There is some legal basis for Burns to ask the Supreme Court to conclude that his rights as a utility regulator were violated, undermining the commission vote.
In a 2016 formal opinion, Attorney General Mark Brnovich said Arizona law says individual commissioners and their employees may “at any time, inspect the accounts, books, papers and documents” of any regulated utility.
Brnovich also said commissioners may examine utility company officers and employees under oath. And the scope of inquiry, he said, can include political contributions, charitable contributions and lobbying expenses.
In rejecting Burns’ demand to question company executives and review their books to look for political donations, the other commissioners cited the “rule of necessity.”
In essence, that rule says panel members with a conflict of interest need not recuse themselves if doing so would leave less than a quorum. That’s what would happen if four of the five commissioners — excluding Burns — were disqualified.
But Richards charged that’s essentially putting the legal cart before the horse.
He said it is Burns’ investigation that will determine if there are conflicts.
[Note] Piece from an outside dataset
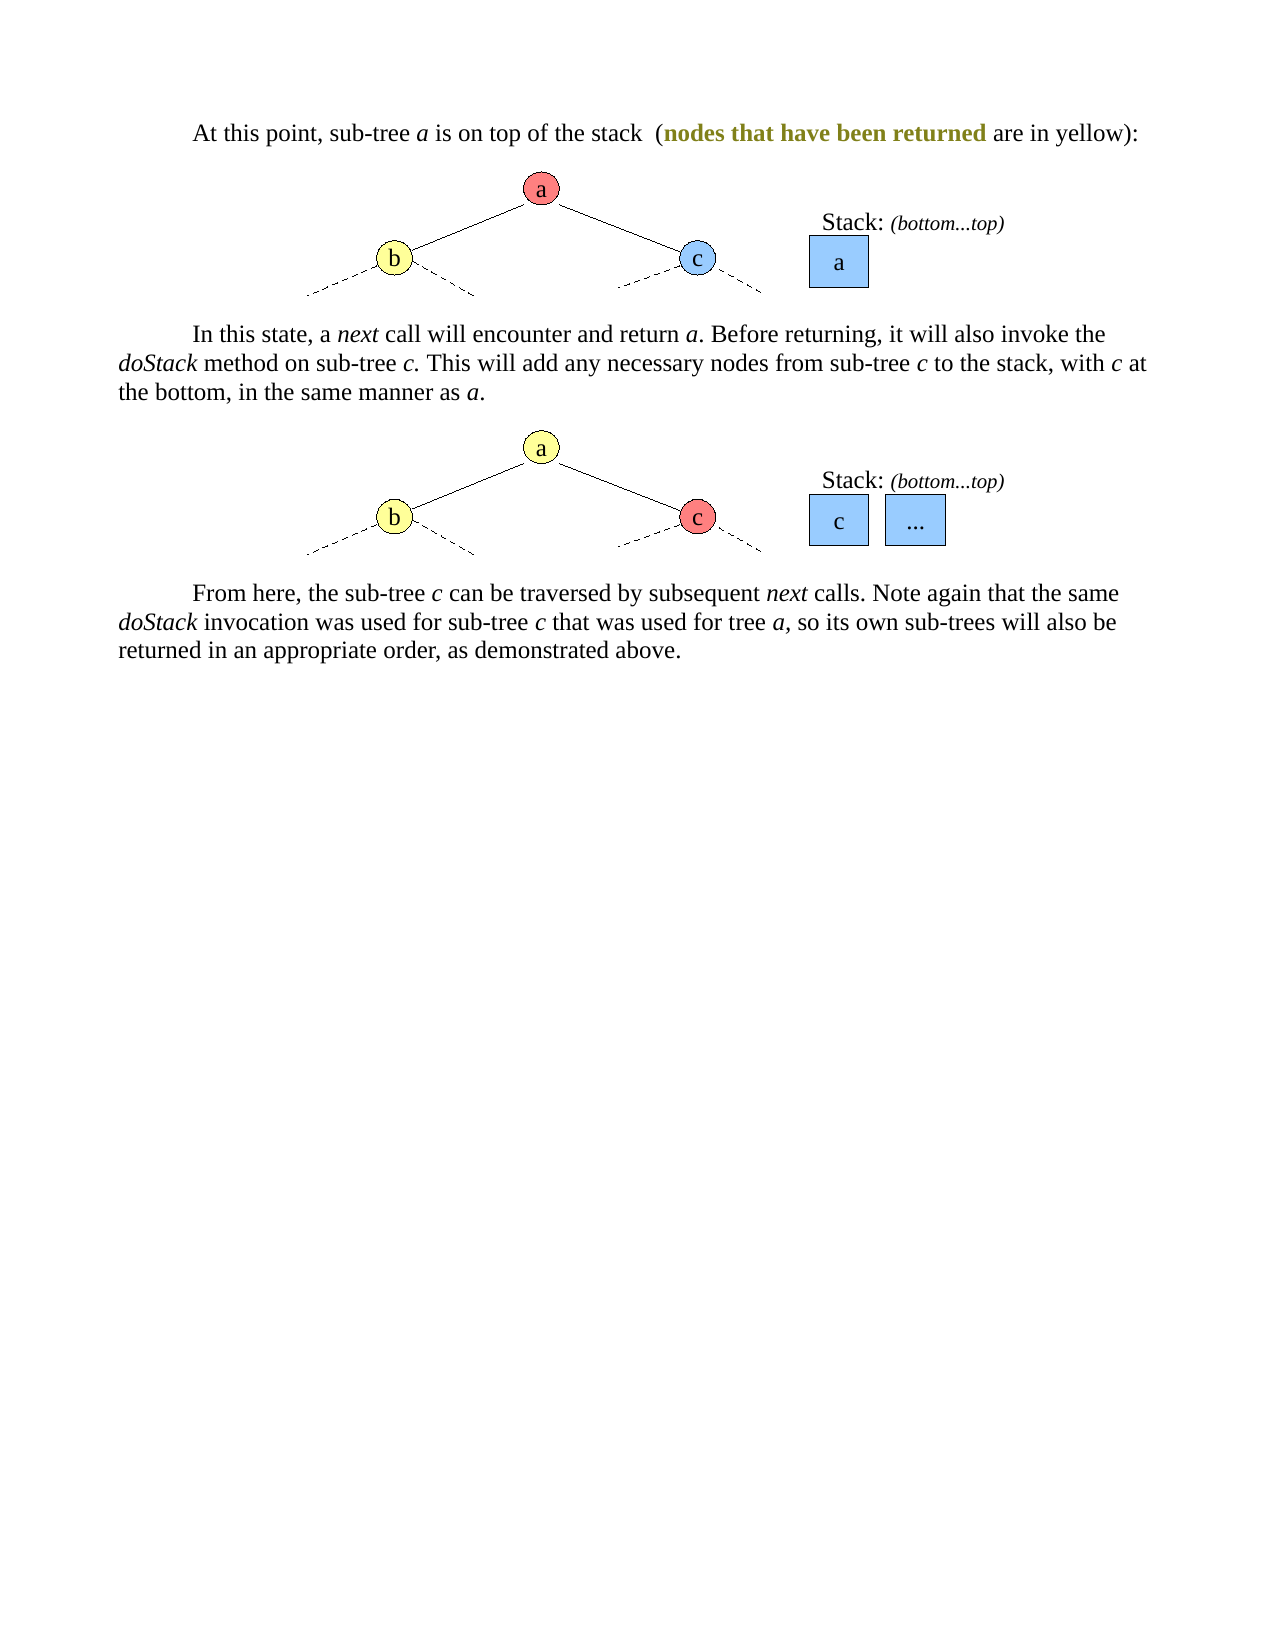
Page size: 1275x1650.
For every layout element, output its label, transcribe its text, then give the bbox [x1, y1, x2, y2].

text In this state, a next call will encounter and return a. Before returning, it will also invoke the doStack method on sub-tree c. This will add any necessary nodes from sub-tree c to the stack, with c at the bottom, in the same manner as a. [118, 319, 1157, 406]
text From here, the sub-tree c can be traversed by subsequent next calls. Note again that the same doStack invocation was used for sub-tree c that was used for tree a, so its own sub-trees will also be returned in an appropriate order, as demonstrated above. [118, 578, 1157, 664]
text At this point, sub-tree a is on top of the stack (nodes that have been returned are in yellow): [118, 118, 1157, 147]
And Richards said it might be that just two of the commissioners would be disqualified, still leaving a quorum.
And there’s something else.
Richards said the other commissioners cannot invoke the rule of necessity to block further investigation into the question of whether they have conflicts in the first place.
“Arizona law entitles consumers and intervenors in the APS rate case to know all the facts about commissioner bias, even if were ultimately excused,” Richards said.